## Set exercise
Identify every line of the data below that contains the string "path", matching case exactly, and copy each of those lines.

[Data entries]
= = =
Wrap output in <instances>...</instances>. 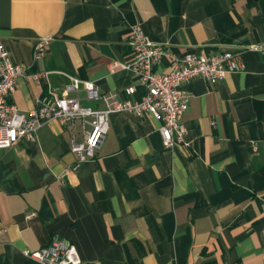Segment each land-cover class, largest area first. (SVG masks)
<instances>
[{
	"label": "crops",
	"instance_id": "obj_1",
	"mask_svg": "<svg viewBox=\"0 0 264 264\" xmlns=\"http://www.w3.org/2000/svg\"><path fill=\"white\" fill-rule=\"evenodd\" d=\"M137 25L178 56L241 51L245 70L182 86L187 147L165 148L159 120L123 111L75 169L71 132L56 121L0 149V264H36L24 251L55 234L82 264H264V0H0V45L49 74L20 77L10 101L28 113L49 84L76 78L140 102L138 78L111 68L132 59ZM40 38L51 40L34 59Z\"/></svg>",
	"mask_w": 264,
	"mask_h": 264
},
{
	"label": "built area",
	"instance_id": "obj_2",
	"mask_svg": "<svg viewBox=\"0 0 264 264\" xmlns=\"http://www.w3.org/2000/svg\"><path fill=\"white\" fill-rule=\"evenodd\" d=\"M51 38H40L33 48V58L47 52ZM128 44L132 59L113 63L111 68L134 74L145 89L140 102L120 100L115 93H100L90 81L69 78L62 89L48 85L47 93L38 98L35 107L22 113L10 101L17 80L25 77L41 83L49 82V74L28 73L13 62L9 50L0 45V149H8L20 141L36 142L37 131L46 123L56 121L71 132L70 151L76 156L72 169L92 159L108 131L111 115L123 111L137 116L148 113L161 122L159 132L165 148L188 146L186 128L181 120L189 98L182 86L196 78L213 85L228 73L245 70L241 51H222L217 54L189 52L175 55L162 44L151 42L140 26L129 33ZM127 96L135 92L133 86L124 90ZM83 94V98L81 96ZM83 100L96 102L99 107L83 106ZM76 127L80 129L78 139ZM24 256L36 264H82L75 245L67 238L52 235L48 245L35 251H24Z\"/></svg>",
	"mask_w": 264,
	"mask_h": 264
}]
</instances>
= = =
## Exercise response
	"mask_svg": "<svg viewBox=\"0 0 264 264\" xmlns=\"http://www.w3.org/2000/svg\"><path fill=\"white\" fill-rule=\"evenodd\" d=\"M137 25L178 56L241 51L245 70L182 86L187 147L165 148L159 120L123 111L75 169L71 132L56 121L0 149V264H36L24 251L55 234L82 264H264V0H0V45L49 74L20 77L10 101L28 113L49 84L76 78L140 102L138 78L111 68L132 59ZM40 38L51 40L34 59Z\"/></svg>",
	"mask_svg": "<svg viewBox=\"0 0 264 264\" xmlns=\"http://www.w3.org/2000/svg\"><path fill=\"white\" fill-rule=\"evenodd\" d=\"M51 38H40L33 48V58L47 52ZM128 44L132 59L113 63L111 68L134 74L145 89L140 102L120 100L115 93H100L90 81L69 78L62 89L48 85L47 93L38 98L35 107L22 113L10 101L17 80L25 77L41 83L49 82V74L28 73L13 62L9 50L0 45V149H8L20 141L36 142L37 131L46 123L56 121L71 132L70 151L76 156L72 169L92 159L108 131L111 115L123 111L137 116L148 113L161 122L159 132L165 148L188 146L186 128L181 120L189 98L182 86L196 78L213 85L228 73L245 70L241 51H222L217 54L189 52L175 55L162 44L151 42L140 26L129 33ZM127 96L135 92L133 86L124 90ZM83 94V98L81 96ZM83 100L96 102L99 107L83 106ZM76 127L80 129L78 139ZM24 256L36 264H82L75 245L67 238L52 235L48 245L35 251H24Z\"/></svg>",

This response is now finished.